С Ламартином был полностью согласен Ф. Гизо в том, что касается угрозы правящему режиму со стороны наполеоновского культа. Констатируя величие имени Наполеона — величие, которое гипнотизирует массы и не дает правительству Луи-Филиппа свободы маневра как во внешней, так и во внутренней политике, Ф. Гизо прямо заявлял, «что Бонапарт должен быть низвергнут. Его имя, его влияние, все то, что еще продолжает существовать в нас из сделанного им для нас, — все это теперь лишь препятствие на избранном нами поприще; все это отвлекает нас от дел, ослабляет и стесняет нас в борьбе со старым порядком, в содействии созданию конституционного правления». И все же борьба с Бонапартом закончилась для Июльской монархии поражением. Трудно, оказалось, бороться с призраком.
Чтобы отвлечь общественное мнение от внутренних проблем и завоевать престиж в международных делах, Луи-Филипп попытался активизировать свою внешнюю политику. Однако, оказав помощь египетскому паше Мехмет-Али, Франция вновь, как и при Наполеоне, столкнулась с враждебной коалицией.

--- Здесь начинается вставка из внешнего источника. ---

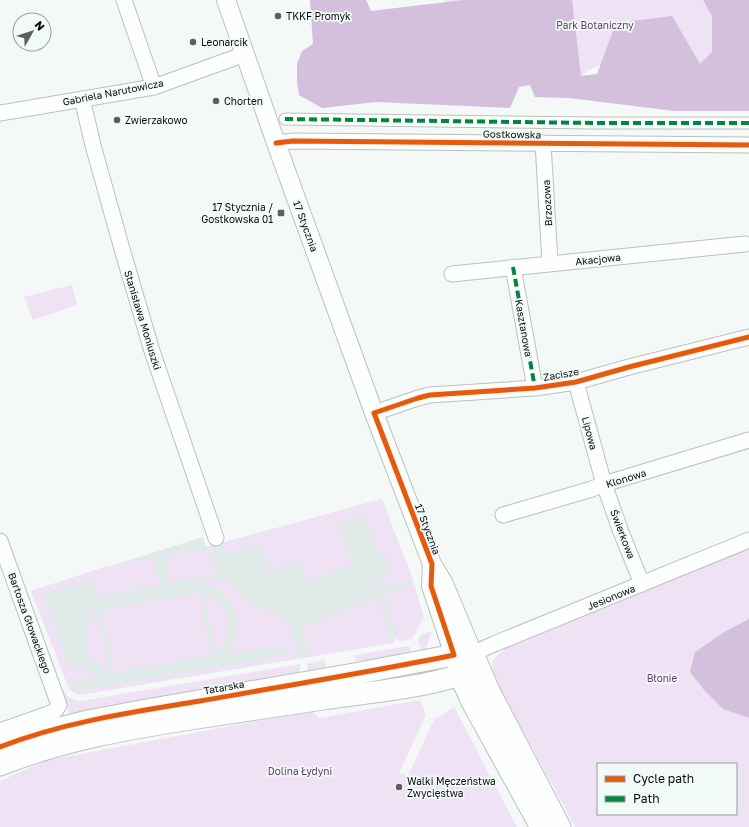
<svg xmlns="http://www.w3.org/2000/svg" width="749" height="827" viewBox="0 0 749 827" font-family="'Golos Text',sans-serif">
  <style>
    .built { fill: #e0ebe9 }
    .green { fill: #eee2f4; fill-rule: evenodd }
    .water { fill: #d4bfdc }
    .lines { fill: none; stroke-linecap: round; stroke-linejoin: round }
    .pedestrian-casing { stroke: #bcc0bf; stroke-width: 13 }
    .minor-casing { stroke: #bcc0bf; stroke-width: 17 }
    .tertiary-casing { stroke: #bcc0bf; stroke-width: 20 }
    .secondary-casing { stroke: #bcc0bf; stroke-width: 23 }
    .pedestrian { stroke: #fdfefe; stroke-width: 11 }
    .minor { stroke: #fdfefe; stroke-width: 15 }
    .tertiary { stroke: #fdfefe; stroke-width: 18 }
    .secondary { stroke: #fdfefe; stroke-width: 21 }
    .quiet { stroke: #00873e; stroke-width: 4; stroke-dasharray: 8 4; stroke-linecap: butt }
    .cycleway-casing { stroke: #f2faf8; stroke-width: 8 }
    .cycleway { stroke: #e8590c; stroke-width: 5 }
    .poi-dot { fill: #5b5f5e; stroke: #f2faf8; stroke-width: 1.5 }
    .labels { text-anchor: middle; stroke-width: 3.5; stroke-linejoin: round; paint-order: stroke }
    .poi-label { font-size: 10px; fill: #090c0b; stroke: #f2faf8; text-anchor: start }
    .park-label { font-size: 10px; fill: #653c72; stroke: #f2faf8 }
    .street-label { font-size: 10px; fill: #090c0b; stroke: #f2faf8 }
  </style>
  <rect width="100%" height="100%" fill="#f4f8f7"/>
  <path class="built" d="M382 499 413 581 420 605 393 643 78 695 69 689 31 591 203 537 206 547Z"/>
  <path class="green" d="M445 0H714L716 55 698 67 602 64 589 70 579 79 447 18Z
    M72 285 77 305 33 320 24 297Z
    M382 499 413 580 403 584 380 581 379 577 392 571 385 553 379 554 363 514 338 523 353 564 308 581 299 560 271 570 259 544 229 554H226L222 543Z
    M211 549 215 576 171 582 167 556Z
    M749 549V827H575L492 673 493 660 506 648ZM598 764H736V814H598Z
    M154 558 159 585 100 596 93 579 44 594 69 669 84 665 90 671 98 677 72 681 74 692 287 655 285 645 226 655C230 651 233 647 235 642 237 636 237 630 237 624 237 599 217 585 194 583L215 579H227C235 590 242 598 254 605 267 611 280 615 290 625L299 658 78 695 69 688 31 591 104 567Z
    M414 584 424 617 412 639 400 641 396 638 398 635 383 595Z
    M200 593 210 656 114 672 103 610Z
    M205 595C209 596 213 598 217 601 227 610 232 629 225 641 223 646 219 650 215 654Z
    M377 598 393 643 309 657 301 628Z
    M99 613 109 672C91 665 81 646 88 628 91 621 93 616 99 613Z
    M432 632 427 646 422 652 418 640 422 634Z
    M407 646 410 647 412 657 356 661 355 656 357 655Z
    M324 660 326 667 309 671 308 670 307 664Z
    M300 664V675L0 735 54 718 70 715 60 688H62C66 697 71 700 81 701Z
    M420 700 426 715 399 773 408 776 434 720 454 707 517 827H0V781L48 760 311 711 320 718Z"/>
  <path class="water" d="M310 0H366L371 11 463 0H572L581 76 597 74 616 23 672 16 700 64 712 52V16L703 0H749V111H675L569 98 535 97 530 85 519 87 510 108 376 102 322 108 299 95 297 81V64L302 51 313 44Z
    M749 619V718L723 709 705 691 690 672 695 652 726 631Z"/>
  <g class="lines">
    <defs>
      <path id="pedestrian" d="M285 119 595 123H749"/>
      <path id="minor" d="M124 0 154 87
        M82 99 94 149 122 249 152 351 216 538
        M0 113 154 87 245 54
        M276 143 293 141 749 145
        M543 143 550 263
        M513 267 535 388
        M452 274 745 244
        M576 382 604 484 621 532 642 584
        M374 413 418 398 430 395 535 388 576 382 629 367 749 337
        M503 515 592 489 604 484 749 440
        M0 541 59 705 55 711 48 714 0 731
        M474 656 483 649 494 644 749 540"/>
      <path id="tertiary" d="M226 0 276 143 374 413 432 564 444 584 474 656 466 667
        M432 564 431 586 451 646 458 668"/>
      <path id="secondary" d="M0 747 37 734 88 721 141 711 354 674 454 655 474 656 489 691 560 827
        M0 765C63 740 131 728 197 718 239 712 281 705 323 699 369 692 416 689 460 675L472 702 541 827"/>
    </defs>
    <use href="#pedestrian" class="pedestrian-casing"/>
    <use href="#minor" class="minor-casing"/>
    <use href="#tertiary" class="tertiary-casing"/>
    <use href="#secondary" class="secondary-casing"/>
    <use href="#pedestrian" class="pedestrian"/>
    <use href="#minor" class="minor"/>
    <use href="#tertiary" class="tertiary"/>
    <use href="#secondary" class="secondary"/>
    <path class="quiet" d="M285 119 595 123H749
      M513 267 535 388"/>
    <defs>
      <path id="cycleway" d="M276 143 293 141 749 145
        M0 747C64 722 133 712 200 701 285 686 370 672 454 655L431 586 432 564 374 413 418 398 430 395 535 388 576 382 629 367 749 337"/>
    </defs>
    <use href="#cycleway" class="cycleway-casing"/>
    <use href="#cycleway" class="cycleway"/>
  </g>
  <g class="poi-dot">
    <circle cx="278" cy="16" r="4"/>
    <circle cx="193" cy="42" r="4"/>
    <circle cx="216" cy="101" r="4"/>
    <circle cx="117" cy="120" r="4"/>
    <rect x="277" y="209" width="8" height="8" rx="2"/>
    <circle cx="399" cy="787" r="4"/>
  </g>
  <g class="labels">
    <g class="poi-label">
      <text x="286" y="20">TKKF Promyk</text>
      <text x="201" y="46">Leonarcik</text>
      <text x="224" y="105">Chorten</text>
      <text x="125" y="124">Zwierzakowo</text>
      <text x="273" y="211" text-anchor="end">17 Stycznia /<tspan x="273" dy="12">Gostkowska 01</tspan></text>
      <text x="407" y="785">Walki Męczeństwa<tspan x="407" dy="12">Zwycięstwa</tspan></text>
    </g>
    <g class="park-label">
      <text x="595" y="29">Park Botaniczny</text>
      <text x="662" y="682">Błonie</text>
      <text x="300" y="775">Dolina Łydyni</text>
    </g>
    <g class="street-label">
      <text transform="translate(113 92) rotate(-11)" y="4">Gabriela Narutowicza</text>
      <text transform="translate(512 134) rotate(1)" y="4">Gostkowska</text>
      <text transform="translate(547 203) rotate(-93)" y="4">Brzozowa</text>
      <text transform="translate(306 226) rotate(70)" y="4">17 Stycznia</text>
      <text transform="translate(598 259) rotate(-6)" y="4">Akacjowa</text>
      <text transform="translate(143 320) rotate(73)" y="4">Stanisława Moniuszki</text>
      <text transform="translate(524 328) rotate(80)" y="4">Kasztanowa</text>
      <text transform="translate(561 374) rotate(-10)" y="4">Zacisze</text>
      <text transform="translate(590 433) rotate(75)" y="4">Lipowa</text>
      <text transform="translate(626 478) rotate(-17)" y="4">Klonowa</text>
      <text transform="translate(428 529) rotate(69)" y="4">17 Stycznia</text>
      <text transform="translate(623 534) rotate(69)" y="4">Świerkowa</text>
      <text transform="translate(611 597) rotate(-22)" y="4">Jesionowa</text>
      <text transform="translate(30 623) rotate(70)" y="4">Bartosza Głowackiego</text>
      <text transform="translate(224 687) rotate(-10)" y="4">Tatarska</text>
    </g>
  </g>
  <rect x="597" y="763" width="140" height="52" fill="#f2faf8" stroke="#959b99"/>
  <rect x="605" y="776" width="20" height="6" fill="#e8590c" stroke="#959b99"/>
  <text x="633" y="783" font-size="12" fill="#090c0b">Cycle path</text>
  <rect x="605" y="796" width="20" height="6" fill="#00873e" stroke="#959b99"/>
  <text x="633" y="803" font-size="12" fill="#090c0b">Path</text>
  <g transform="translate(32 32) rotate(51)"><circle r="19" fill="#f2faf8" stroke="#959b99"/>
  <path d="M0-3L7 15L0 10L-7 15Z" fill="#5b5f5e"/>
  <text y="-6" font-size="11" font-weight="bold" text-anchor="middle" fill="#090c0b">N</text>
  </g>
</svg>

Силы были явно не равны, и король позорно отступил пред лицом всей Европы. Общественное мнение Франции было возмущено малодушием правительства: вновь страна оказалась бессильной и беспомощной. А ведь если бы был жив император, он бы повел себя по-другому! В Париже и ряде городов происходят беспорядки, вызванные антиправительственными манифестациями. Никогда еще Июльская монархия не была так непопулярна и презираема. Казалось, что более удачного момента для осуществления переворота уже не представится, и Луи-Наполеон решает действовать.
Принц был настроен более чем решительно: он нисколько не сомневался в успехе своей миссии, несмотря на отрицательный опыт. «Буду ли я орудием рока или провиденциальным человеком, я не знаю, но я должен жить и умереть для своей миссии», — повторял он одной своей хорошей знакомой. Его фатализм поражал всякое воображение: «Какое мне дело до мнения людей обыденных, которые назовут меня безумцем, если мое предприятие не удастся, и превознесли бы меня до небес, если бы успех был на моей стороне», — писал он матери. И Луи-Наполеон не терял время даром — в августе 1840 года все было готово для его новой высадки во Франции.